Mudando o foco para a Europa Central, a semana também trouxe uma excelente notícia da Alemanha, que demonstra como o Brasil está se tornando um player cada vez mais relevante na agenda climática global. O Banco Nacional de Desenvolvimento Econômico e Social (BNDES) acaba de levantar R$ 4,1 bilhões (equivalente a 700 milhões de euros) com o banco de fomento alemão KfW e outras instituições europeias. Essa grana será destinada ao Fundo Nacional sobre Mudança do Clima (Fundo Clima) e a outros projetos de mobilidade verde no Brasil.

É o primeiro aporte alemão para o Fundo Clima, um instrumento criado lá em 2009 que é essencial para financiar iniciativas de mitigação e adaptação às mudanças climáticas. Desse montante, R$ 3 bilhões (cerca de 500 milhões de euros) vão direto para o Fundo Clima e R$ 1,1 bilhão (cerca de 200 milhões de euros) para projetos de mobilidade, como transportes mais sustentáveis.

Pense no Fundo Clima como uma poupança do país para investir num futuro mais verde e mais barato. Com esses recursos, podemos ver mais projetos de energias renováveis (solar, eólica), de reflorestamento e de transporte público com menor emissão de poluentes. Para você, isso pode se traduzir em cidades com ar mais limpo, talvez uma conta de luz mais em conta no futuro e até mais oportunidades de trabalho em setores que hoje estão em ascensão, como o de energias limpas.

Segundo apuração do InfoMoney Economia, no acordo para o Fundo Clima estão envolvidos, além do KfW, a Agence Française de Développement (AFD), a Cassa Depositi e Prestiti S.p.A. (CDP) e o Banco Interamericano de Desenvolvimento (BID). Isso mostra a confiança internacional no potencial do Brasil para liderar a agenda verde.

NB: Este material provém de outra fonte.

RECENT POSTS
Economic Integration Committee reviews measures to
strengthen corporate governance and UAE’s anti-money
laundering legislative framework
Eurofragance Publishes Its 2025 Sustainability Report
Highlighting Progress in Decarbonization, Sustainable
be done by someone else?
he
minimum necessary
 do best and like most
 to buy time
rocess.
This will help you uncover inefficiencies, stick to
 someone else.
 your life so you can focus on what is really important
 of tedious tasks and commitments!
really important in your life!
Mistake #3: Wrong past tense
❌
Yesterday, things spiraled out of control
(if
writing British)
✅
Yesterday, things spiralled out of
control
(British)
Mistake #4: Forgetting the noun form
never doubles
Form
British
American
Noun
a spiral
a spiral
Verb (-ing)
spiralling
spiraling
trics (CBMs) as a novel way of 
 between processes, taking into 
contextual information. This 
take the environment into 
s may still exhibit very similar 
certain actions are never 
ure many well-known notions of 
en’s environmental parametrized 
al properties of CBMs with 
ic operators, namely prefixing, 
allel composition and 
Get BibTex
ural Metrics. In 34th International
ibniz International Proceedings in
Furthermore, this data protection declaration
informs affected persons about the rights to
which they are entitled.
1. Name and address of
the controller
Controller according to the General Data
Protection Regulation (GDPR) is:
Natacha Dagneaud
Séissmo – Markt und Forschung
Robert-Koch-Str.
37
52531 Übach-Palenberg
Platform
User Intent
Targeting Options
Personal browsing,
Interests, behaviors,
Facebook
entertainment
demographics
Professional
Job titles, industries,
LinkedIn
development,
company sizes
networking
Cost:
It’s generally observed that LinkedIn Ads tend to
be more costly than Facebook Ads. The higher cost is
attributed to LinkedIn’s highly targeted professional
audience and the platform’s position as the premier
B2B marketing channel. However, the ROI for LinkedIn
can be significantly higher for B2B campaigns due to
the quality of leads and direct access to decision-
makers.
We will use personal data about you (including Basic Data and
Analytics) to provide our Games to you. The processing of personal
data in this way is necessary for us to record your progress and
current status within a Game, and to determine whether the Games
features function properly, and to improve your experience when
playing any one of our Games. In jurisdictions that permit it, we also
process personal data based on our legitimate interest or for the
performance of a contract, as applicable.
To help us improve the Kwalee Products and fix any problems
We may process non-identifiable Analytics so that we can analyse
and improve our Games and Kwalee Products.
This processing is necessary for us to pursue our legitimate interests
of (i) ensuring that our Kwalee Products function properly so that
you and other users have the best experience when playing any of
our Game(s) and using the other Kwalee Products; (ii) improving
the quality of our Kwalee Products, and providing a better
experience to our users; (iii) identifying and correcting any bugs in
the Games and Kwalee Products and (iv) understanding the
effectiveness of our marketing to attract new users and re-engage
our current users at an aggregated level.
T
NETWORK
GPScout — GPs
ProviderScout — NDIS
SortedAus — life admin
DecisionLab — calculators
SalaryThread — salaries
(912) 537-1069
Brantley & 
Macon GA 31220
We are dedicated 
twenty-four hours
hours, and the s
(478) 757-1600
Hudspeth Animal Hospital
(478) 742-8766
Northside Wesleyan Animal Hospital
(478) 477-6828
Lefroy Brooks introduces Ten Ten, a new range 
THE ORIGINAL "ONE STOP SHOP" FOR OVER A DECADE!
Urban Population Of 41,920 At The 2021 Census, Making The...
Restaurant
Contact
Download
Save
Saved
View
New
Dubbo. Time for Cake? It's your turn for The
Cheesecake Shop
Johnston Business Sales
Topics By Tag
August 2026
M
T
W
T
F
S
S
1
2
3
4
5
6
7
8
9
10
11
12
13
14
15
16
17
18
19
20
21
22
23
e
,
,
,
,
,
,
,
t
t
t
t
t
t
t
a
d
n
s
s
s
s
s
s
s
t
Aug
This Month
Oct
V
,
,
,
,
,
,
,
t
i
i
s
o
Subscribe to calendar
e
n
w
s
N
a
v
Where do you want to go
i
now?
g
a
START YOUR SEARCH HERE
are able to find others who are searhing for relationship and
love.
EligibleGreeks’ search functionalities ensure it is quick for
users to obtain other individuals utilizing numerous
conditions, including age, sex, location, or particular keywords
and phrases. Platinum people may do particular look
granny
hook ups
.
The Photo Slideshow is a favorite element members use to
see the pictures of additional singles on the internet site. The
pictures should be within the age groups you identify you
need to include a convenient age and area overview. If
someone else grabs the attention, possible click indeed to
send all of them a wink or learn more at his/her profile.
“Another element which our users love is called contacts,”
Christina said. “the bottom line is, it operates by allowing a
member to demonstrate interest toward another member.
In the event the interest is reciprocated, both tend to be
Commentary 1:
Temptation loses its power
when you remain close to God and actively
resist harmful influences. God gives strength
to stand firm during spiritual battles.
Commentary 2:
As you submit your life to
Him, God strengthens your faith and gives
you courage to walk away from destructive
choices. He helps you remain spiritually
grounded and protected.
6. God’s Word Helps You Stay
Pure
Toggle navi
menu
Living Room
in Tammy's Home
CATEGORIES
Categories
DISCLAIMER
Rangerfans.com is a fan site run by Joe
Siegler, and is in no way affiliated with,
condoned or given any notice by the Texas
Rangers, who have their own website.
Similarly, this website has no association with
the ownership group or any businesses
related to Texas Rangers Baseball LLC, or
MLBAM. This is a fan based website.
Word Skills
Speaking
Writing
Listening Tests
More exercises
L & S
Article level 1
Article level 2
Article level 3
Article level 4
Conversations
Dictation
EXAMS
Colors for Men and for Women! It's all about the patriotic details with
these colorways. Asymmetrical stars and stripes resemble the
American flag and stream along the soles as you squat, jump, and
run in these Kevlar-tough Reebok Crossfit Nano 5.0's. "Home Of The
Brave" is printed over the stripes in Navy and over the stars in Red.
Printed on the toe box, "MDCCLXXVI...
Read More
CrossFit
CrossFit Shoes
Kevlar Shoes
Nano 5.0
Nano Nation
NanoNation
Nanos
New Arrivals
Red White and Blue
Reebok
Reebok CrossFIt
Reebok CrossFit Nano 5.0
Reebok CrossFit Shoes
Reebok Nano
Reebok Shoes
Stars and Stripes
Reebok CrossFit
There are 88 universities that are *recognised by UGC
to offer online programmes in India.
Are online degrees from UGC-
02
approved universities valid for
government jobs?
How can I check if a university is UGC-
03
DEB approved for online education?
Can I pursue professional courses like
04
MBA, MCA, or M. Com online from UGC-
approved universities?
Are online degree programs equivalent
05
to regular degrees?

Metais críticos: Mais valor na nossa mineração

Ainda na Alemanha, o chanceler alemão Friedrich Merz ressaltou o grande potencial do Brasil no fornecimento de metais críticos – aqueles minerais essenciais para tecnologias de ponta, como carros elétricos e turbinas eólicas. E o que é melhor: ele sinalizou que a Alemanha está disposta a fornecer a tecnologia necessária para que a gente possa extrair esses metais de forma mais eficiente e sustentável.

O presidente Lula, por sua vez, deixou claro que, embora o Brasil esteja ampliando investimentos em minerais essenciais e terras raras, o governo não aceitaria um modelo que nos reduzisse a meros fornecedores de matéria-prima. A ideia é agregar valor por aqui.

Essa é uma sacada importante. Em vez de ser só o quintal de onde se tira a matéria-prima, a ideia é que o Brasil se torne a fábrica que transforma essa matéria-prima em algo com mais valor. Para o brasileiro, isso significa mais do que só empregos na mineração: abre portas para a criação de indústrias de transformação, que pagam melhores salários e exigem mais qualificação. É um passo importante para diversificar a nossa economia e torná-la menos dependente das oscilações do preço das commodities.

Parcerias que constroem o futuro

No final das contas, o que fica claro é que o Brasil está se movimentando no cenário internacional em várias frentes. Seja fortalecendo parcerias históricas como com Portugal, destravando grandes acordos comerciais como o Mercosul-UE, ou atraindo investimentos bilionários para a agenda ambiental e tecnológica com a Alemanha, a busca é por uma economia mais robusta, diversificada e com maior valor agregado.

Essa teia de Acordos Internacionais e Investimentos Brasil não é só assunto de diplomatas ou de grandes empresários. Ela tem o poder de influenciar desde o preço da gasolina, passando pelas oportunidades de emprego em novos setores, até a própria qualidade do ar que respiramos. Ficar de olho nesses movimentos é entender como o nosso país se posiciona para garantir um futuro mais promissor para todos nós.